284-1 Agronomic Potential and Limitations Of Using Precipitated Calcium Carbonate In The High Plains.
AGRONOMIC POTENTIAL AND LIMITATIONS OF USING PRECIPITATED CALCIUM CARBONATE IN THE HIGH PLAINS
University of Nebraska Panhandle Research and Extension Center,
4502 Avenue I, Scottsbluff, NE 69361.
Precipitated Calcium Carbonate (PCC) is a by-product of the sugar purification process.

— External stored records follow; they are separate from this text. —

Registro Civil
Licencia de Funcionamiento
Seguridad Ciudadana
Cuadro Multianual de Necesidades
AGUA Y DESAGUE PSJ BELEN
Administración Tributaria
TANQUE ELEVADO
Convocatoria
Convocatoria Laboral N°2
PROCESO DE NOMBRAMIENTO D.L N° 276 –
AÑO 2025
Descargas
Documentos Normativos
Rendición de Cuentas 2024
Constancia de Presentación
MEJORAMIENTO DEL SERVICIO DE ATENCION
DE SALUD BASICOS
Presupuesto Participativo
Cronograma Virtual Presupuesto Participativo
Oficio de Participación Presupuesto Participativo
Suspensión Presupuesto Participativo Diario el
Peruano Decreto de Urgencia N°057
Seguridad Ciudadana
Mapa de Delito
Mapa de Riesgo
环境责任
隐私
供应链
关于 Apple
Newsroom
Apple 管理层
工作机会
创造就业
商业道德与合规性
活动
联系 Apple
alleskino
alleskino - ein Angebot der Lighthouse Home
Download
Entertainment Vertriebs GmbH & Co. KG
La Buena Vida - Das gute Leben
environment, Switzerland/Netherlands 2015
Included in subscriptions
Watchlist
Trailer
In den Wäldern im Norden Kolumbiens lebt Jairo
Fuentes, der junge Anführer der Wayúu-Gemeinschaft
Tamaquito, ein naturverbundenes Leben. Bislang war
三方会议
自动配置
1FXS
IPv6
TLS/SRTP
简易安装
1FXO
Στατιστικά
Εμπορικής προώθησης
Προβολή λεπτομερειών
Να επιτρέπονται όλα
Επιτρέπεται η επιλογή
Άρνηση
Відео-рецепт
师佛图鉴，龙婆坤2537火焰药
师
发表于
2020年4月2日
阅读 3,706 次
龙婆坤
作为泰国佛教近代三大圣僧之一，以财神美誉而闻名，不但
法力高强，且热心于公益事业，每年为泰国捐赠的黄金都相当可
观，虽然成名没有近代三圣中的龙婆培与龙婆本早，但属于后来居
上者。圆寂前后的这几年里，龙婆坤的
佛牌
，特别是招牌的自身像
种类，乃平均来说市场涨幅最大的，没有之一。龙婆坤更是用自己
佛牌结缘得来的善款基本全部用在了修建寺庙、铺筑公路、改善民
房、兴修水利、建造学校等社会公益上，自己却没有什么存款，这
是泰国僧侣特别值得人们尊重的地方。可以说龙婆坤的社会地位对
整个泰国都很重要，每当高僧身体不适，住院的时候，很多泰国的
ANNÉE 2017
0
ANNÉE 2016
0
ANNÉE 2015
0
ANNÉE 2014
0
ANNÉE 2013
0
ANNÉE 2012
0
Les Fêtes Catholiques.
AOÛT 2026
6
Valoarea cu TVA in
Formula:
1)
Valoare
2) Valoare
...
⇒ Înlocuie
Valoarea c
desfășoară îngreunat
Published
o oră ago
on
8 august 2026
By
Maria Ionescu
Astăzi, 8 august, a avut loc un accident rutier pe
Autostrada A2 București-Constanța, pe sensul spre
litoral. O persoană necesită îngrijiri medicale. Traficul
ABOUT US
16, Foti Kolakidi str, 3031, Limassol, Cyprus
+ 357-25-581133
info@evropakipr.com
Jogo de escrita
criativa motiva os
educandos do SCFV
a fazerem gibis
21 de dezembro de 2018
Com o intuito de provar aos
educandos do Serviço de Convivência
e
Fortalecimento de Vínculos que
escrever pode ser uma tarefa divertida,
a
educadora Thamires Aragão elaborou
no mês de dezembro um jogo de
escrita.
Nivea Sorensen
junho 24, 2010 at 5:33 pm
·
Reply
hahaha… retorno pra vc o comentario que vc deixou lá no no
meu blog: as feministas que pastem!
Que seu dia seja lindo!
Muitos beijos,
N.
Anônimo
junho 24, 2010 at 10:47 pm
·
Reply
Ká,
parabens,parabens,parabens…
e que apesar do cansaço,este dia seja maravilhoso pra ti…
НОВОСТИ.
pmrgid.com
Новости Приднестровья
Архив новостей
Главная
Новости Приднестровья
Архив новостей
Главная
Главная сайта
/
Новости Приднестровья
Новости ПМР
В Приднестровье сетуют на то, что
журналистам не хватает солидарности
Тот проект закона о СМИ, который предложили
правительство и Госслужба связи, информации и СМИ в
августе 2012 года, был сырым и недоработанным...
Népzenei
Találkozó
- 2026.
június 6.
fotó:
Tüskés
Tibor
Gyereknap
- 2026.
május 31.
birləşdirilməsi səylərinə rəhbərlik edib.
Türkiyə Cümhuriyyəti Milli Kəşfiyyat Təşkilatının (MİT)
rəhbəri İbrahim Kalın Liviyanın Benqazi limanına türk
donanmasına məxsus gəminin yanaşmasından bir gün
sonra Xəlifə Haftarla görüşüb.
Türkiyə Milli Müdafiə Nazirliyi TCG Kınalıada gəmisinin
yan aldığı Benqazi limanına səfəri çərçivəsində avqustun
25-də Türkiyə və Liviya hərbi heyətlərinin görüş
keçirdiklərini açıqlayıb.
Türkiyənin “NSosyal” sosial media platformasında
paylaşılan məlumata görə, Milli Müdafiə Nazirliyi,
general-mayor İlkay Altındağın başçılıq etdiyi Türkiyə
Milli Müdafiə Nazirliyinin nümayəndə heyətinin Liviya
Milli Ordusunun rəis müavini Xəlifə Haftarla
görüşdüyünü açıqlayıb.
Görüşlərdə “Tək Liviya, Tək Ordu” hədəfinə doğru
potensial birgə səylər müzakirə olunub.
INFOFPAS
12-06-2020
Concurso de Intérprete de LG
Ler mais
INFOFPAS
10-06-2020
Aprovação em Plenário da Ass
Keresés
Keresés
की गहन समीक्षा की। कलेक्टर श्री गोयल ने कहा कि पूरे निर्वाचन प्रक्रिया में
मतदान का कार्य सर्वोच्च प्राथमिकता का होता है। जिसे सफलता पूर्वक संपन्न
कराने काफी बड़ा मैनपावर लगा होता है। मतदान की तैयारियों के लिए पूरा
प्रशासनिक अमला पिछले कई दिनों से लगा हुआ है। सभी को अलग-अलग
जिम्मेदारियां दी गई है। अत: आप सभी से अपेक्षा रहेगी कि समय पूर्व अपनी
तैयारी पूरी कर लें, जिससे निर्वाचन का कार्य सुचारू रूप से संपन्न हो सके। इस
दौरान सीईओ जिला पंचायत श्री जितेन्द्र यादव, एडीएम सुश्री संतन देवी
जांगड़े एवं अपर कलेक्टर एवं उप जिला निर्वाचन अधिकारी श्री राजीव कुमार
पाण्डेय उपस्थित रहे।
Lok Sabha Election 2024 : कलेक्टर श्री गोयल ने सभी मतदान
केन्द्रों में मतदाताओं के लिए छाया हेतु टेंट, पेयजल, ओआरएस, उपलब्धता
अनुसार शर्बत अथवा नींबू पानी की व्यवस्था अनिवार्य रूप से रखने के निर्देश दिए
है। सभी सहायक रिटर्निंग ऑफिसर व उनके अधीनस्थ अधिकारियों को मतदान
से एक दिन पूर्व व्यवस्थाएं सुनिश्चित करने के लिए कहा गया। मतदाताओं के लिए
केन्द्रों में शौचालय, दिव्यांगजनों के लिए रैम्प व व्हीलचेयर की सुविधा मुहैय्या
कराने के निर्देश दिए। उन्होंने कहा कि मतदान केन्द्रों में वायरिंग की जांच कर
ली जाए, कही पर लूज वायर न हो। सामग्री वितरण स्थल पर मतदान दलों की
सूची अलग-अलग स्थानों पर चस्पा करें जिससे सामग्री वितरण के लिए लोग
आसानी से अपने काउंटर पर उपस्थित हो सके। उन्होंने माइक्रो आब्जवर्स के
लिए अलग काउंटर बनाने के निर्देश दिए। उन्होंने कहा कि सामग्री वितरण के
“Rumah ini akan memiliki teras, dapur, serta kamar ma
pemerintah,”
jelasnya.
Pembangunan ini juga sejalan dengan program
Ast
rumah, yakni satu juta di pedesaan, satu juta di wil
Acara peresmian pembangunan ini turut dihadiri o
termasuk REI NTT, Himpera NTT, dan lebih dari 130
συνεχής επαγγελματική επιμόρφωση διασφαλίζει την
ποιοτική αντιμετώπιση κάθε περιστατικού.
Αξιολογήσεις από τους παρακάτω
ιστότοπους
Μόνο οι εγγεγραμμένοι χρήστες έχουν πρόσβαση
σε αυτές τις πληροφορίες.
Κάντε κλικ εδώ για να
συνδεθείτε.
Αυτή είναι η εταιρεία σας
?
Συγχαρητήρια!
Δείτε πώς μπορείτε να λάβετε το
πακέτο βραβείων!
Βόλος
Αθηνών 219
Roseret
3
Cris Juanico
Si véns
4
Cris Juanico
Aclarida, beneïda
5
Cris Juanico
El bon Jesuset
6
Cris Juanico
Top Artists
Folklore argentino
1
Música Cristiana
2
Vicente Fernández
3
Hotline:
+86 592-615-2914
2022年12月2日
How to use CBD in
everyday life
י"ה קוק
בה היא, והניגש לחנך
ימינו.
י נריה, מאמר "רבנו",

The research in Red River Valley reported several beneficial effects of PCC on soil chemistry, plant health, and yields of major crops. However, the agronomic advantages and limitations of PCC in the High Plains region have not been tested. The disparity in the soil chemical characteristics is the major difference between the soils of Red River Valley and High Plains. The average effective calcium carbonate (ECC) of PCC in three Western Sugar locations (NE, WY, and CO) is about 27% and it also contains some N and P. The main objective of this research was to investigate the effect of PCC on soil chemical and physical properties and the impact of PCC on crop yield. Ten locations were chosen from grower fields in CO, NE and WY during 2012 and 2013. In each site-year, at least six locations of sugar beet (Beta vulgaris L), two locations of corn (Zea mays L.), and one location of dry bean (Phaseolus vulgaris L.) were planted during the spring. The experimental design was a Latin Square, with four replications and four PCC rates: 0, 4, 8, and 12 tons per acre. The PCC was applied in early spring and incorporated into soil. The fields were monitored during the growing season for effects of PCC on plant growth, diseases severity and final yield. There were no negative effects of PCC on crop growth during the season in 2012. Three rates of PCC had no consistent significant effect (P>0.05) on yield or quality compared to check in sugar beet, corn or dry bean during 2012. The yield results for 2013 site-year is in progress. The short and long term effects of three PCC rates on soil physical and chemical characteristics will be presented.